Mit freundlichen Grüßen
Hans Martin Bury
*) siehe Drucksache 168/05(B)
Bericht der Bundesregierung zum Beschluss des Bundesrates zum Entwurf für eine interinstitutionelle Vereinbarung zur Festlegung von Rahmenbedingungen für die europäischen Regulierungsagenturen
Der Bundesrat hat in seiner 811. Sitzung am 27. Mai 2005 im Rahmen seiner Stellungnahme zum Entwurf einer interinstitutionellen Vereinbarung zur Festlegung von Rahmenbedingungen für die Europäischen Regulierungsagenturen folgende Bitte geäußert:
- Der Bundesrat bittet die Bundesregierung um einen Bericht, wie sie die Kompetenzen, Aufgaben und Tätigkeiten der bisher bestehenden Europäischen Agenturen (Exekutivagenturen, Regulierungsagenturen und sonstigen Agenturen) beurteilt, welche Auswirkungen der Tätigkeit der Agenturen sie auf die Tätigkeit der Bundes- und Landesbehörden sieht und wie sie die mögliche Schaffung weiterer Exekutivinstitutionen beurteilt.

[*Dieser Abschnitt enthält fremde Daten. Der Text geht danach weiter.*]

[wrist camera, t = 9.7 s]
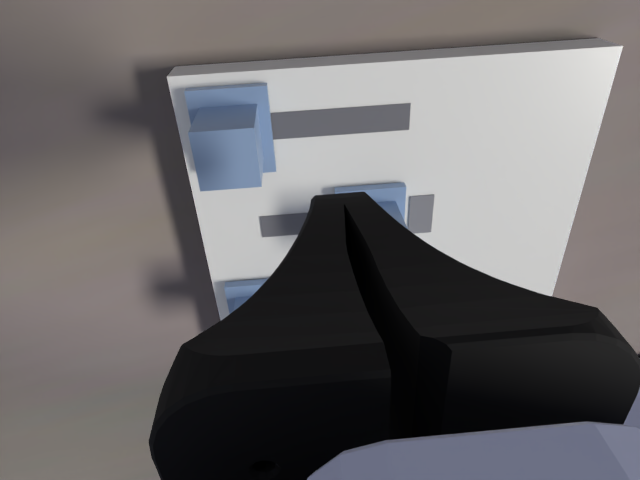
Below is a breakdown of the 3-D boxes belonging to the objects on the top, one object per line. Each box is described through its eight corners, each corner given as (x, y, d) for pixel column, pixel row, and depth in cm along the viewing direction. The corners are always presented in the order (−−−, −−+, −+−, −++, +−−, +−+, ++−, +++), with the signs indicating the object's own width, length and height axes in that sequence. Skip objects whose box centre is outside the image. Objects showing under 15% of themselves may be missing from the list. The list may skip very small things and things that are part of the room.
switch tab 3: (400, 248, 21) (415, 288, 18) (336, 253, 21) (343, 294, 18) (404, 182, 19) (421, 217, 17) (334, 187, 19) (342, 223, 16)
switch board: (524, 328, 26) (537, 349, 25) (234, 353, 26) (232, 376, 24) (599, 37, 18) (624, 46, 17) (174, 66, 17) (166, 77, 16)
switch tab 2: (293, 329, 23) (295, 374, 20) (235, 334, 23) (230, 380, 20) (288, 276, 21) (289, 319, 19) (225, 282, 21) (218, 326, 19)
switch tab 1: (276, 167, 18) (275, 202, 16) (203, 173, 18) (191, 208, 16) (266, 82, 16) (265, 107, 14) (186, 87, 16) (170, 113, 14)
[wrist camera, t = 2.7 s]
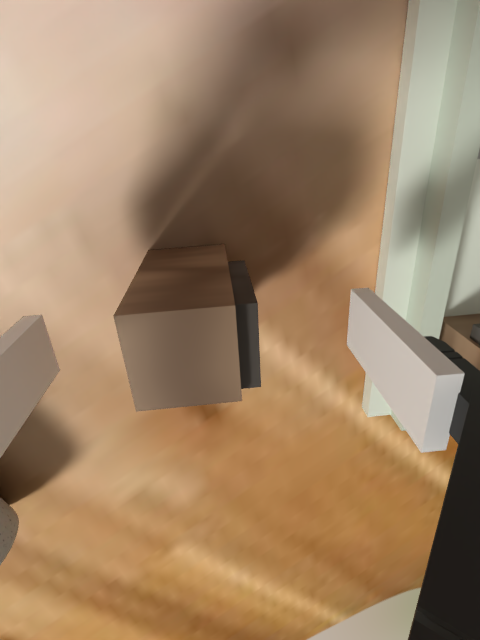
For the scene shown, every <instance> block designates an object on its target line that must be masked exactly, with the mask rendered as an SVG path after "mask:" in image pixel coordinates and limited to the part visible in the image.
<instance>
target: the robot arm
mask: <svg viewBox="0 0 480 640" xmlns="http://www.w3.org/2000/svg"><path fill="white" fill-rule="evenodd" d="M347 346H348V347H349V349H350V350H351V352H352V353H353V354H354V356H355V357H356V359H357V360H358V362H359V363H360V365H361V366H362V367H363V369H364V370H365V372H366V373H367V375H368V376H369V378H370V379H371V381H372V382H373V383H374V385H375V386H376V388H377V389H378V391H379V392H380V394H381V395H382V396H383V398H384V399H385V401H386V402H387V404H388V405H389V407H390V408H391V409H392V411H393V412H394V414H395V415H396V417H397V418H398V420H399V421H400V423H401V424H402V425H403V427H404V428H405V430H406V431H407V433H408V434H409V436H410V437H411V438H412V440H413V441H414V443H415V444H416V446H417V447H418V449H419V450H420V452H431V451H440V450H446V448H447V444H448V440H449V436H450V435H451V436H452V437H453V438H454V439H455V441H456V442H457V443H458V448H457V452H456V456H455V459H454V463H453V467H452V471H451V475H450V479H449V483H448V487H447V490H446V494H445V498H444V502H443V506H442V510H441V514H440V517H439V521H438V525H437V529H436V533H435V537H434V541H433V545H432V548H431V552H430V556H429V560H428V564H427V568H426V572H425V576H424V579H423V583H422V587H421V591H420V595H419V599H418V603H417V607H416V610H415V614H414V618H413V622H412V626H411V630H410V634H409V638H408V640H480V371H479V370H478V369H477V368H476V367H475V366H473V365H472V364H471V363H470V362H468V361H467V360H466V359H465V358H463V357H462V356H461V355H460V354H459V353H458V352H455V350H454V349H453V348H452V347H450V346H449V345H448V344H447V343H446V342H444V341H441V340H439V339H437V338H435V337H433V336H425V337H423V336H422V335H421V334H420V333H419V332H418V331H417V330H416V329H414V328H413V327H412V326H411V325H410V324H409V323H408V322H407V321H405V320H404V319H403V318H402V317H401V316H400V315H399V314H398V313H396V312H395V311H394V310H393V309H392V308H391V307H390V306H389V305H387V304H386V303H385V302H384V301H383V300H382V299H381V298H380V297H378V296H377V295H376V294H375V293H374V292H373V291H372V290H371V289H369V288H359V289H351V297H350V310H349V323H348V336H347ZM59 371H60V369H59V366H58V363H57V359H56V356H55V353H54V350H53V347H52V344H51V341H50V338H49V335H48V332H47V329H46V325H45V322H44V319H43V316H42V315H33V316H23V317H22V318H21V319H20V320H19V321H18V322H16V323H15V324H14V325H13V326H12V327H11V328H10V329H9V330H8V331H6V332H5V333H4V334H3V335H2V336H1V337H0V458H1V456H2V455H3V454H4V452H5V451H6V449H7V448H8V446H9V445H10V443H11V442H12V440H13V439H14V437H15V436H16V434H17V433H18V431H19V430H20V428H21V427H22V426H23V424H24V423H25V421H26V420H27V418H28V417H29V415H30V414H31V412H32V411H33V409H34V408H35V406H36V405H37V403H38V402H39V400H40V399H41V398H42V396H43V395H44V393H45V392H46V390H47V389H48V387H49V386H50V384H51V383H52V381H53V380H54V378H55V377H56V375H57V374H58V372H59Z"/></svg>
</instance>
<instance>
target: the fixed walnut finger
mask: <svg viewBox="0 0 480 640" xmlns="http://www.w3.org/2000/svg"><path fill="white" fill-rule="evenodd" d="M439 340H441V341H444V342H446V343H447V344H448V345H449V346H450V347H452V348H453V349H454V350H455V352H458V353H459V354H460V355H461V356H462V357H463V358H465V359H466V360H467V361H468V362H470V363H471V364H472V365H473V366H475V367H476V368H477V369H478V370H479V371H480V314H469V315H458V316H447V317H444V318H443V323H442V327H441V332H440V337H439Z"/></svg>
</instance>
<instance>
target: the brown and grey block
mask: <svg viewBox="0 0 480 640" xmlns="http://www.w3.org/2000/svg"><path fill="white" fill-rule="evenodd" d="M114 320H115V324H116V329H117V333H118V337H119V341H120V345H121V350H122V354H123V358H124V362H125V367H126V371H127V375H128V379H129V383H130V388H131V392H132V396H133V400H134V404H135V409H136V411H146V410H156V409H166V408H176V407H187V406H197V405H207V404H217V403H227V402H237V401H242V394H241V389H243V388H254V387H261V377H260V352H259V328H258V303H257V300H256V296H255V293H254V290H253V287H252V284H251V280H250V277H249V274H248V271H247V267H246V264H245V261H232V262H228V260H227V254H226V249H225V244H219V245H207V246H194V247H181V248H169V249H156V250H148V252H147V254H146V256H145V258H144V260H143V261H142V263H141V265H140V267H139V269H138V271H137V273H136V275H135V277H134V278H133V280H132V282H131V284H130V286H129V288H128V290H127V292H126V293H125V295H124V297H123V299H122V301H121V303H120V305H119V307H118V308H117V310H116V312H115V314H114Z"/></svg>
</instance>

Derzeit gibt es in der EU 18 aktive und 3 im Aufbau befindliche Regulierungsagenturen, die sich mit vergemeinschafteter Materie beschäftigen, 3 Agenturen im Bereich Außen- und Sicherheitspolitik und 4 Agenturen im Bereich Justiz und Inneres (Auflistung siehe Anlage). Teilweise existieren Agenturen schon sehr lange, teilweise sind sie erst kürzlich gegründet worden. Die Aufgaben und Kompetenzen von Agenturen werden jeweils in ihrem Gründungsrechtsakt festgelegt und richten sich nach den Erfordernissen des jeweiligen Sachgebiets. Zu einem großen Teil sammeln Agenturen Informationen, bereiten sie auf, bewerten sie und stellen sie den Mitgliedstaaten bzw. der Öffentlichkeit zur Verfügung. Teilweise beschränken Sie sich auf diese Tätigkeit und haben keinerlei exekutive Aufgaben wie z.B. die Europäische Stelle zur Beobachtung von Rassismus und Fremdenfeindlichkeit, die Europäische Stelle zur Beobachtung von Drogen und Drogensucht oder das Europäische Zentrum für die Förderung der Berufsbildung. Die Agenturen werden generell durch die EU-Kommission und die Mitgliedstaaten kontrolliert: Im Verwaltungsrat der Agenturen ist jeder Mitgliedstaat grundsätzlich mit mindestens einer Person vertreten und hat dort Einfluß auf das Arbeitsprogramm, den Haushalt und andere grundlegende Bereiche der Agentur.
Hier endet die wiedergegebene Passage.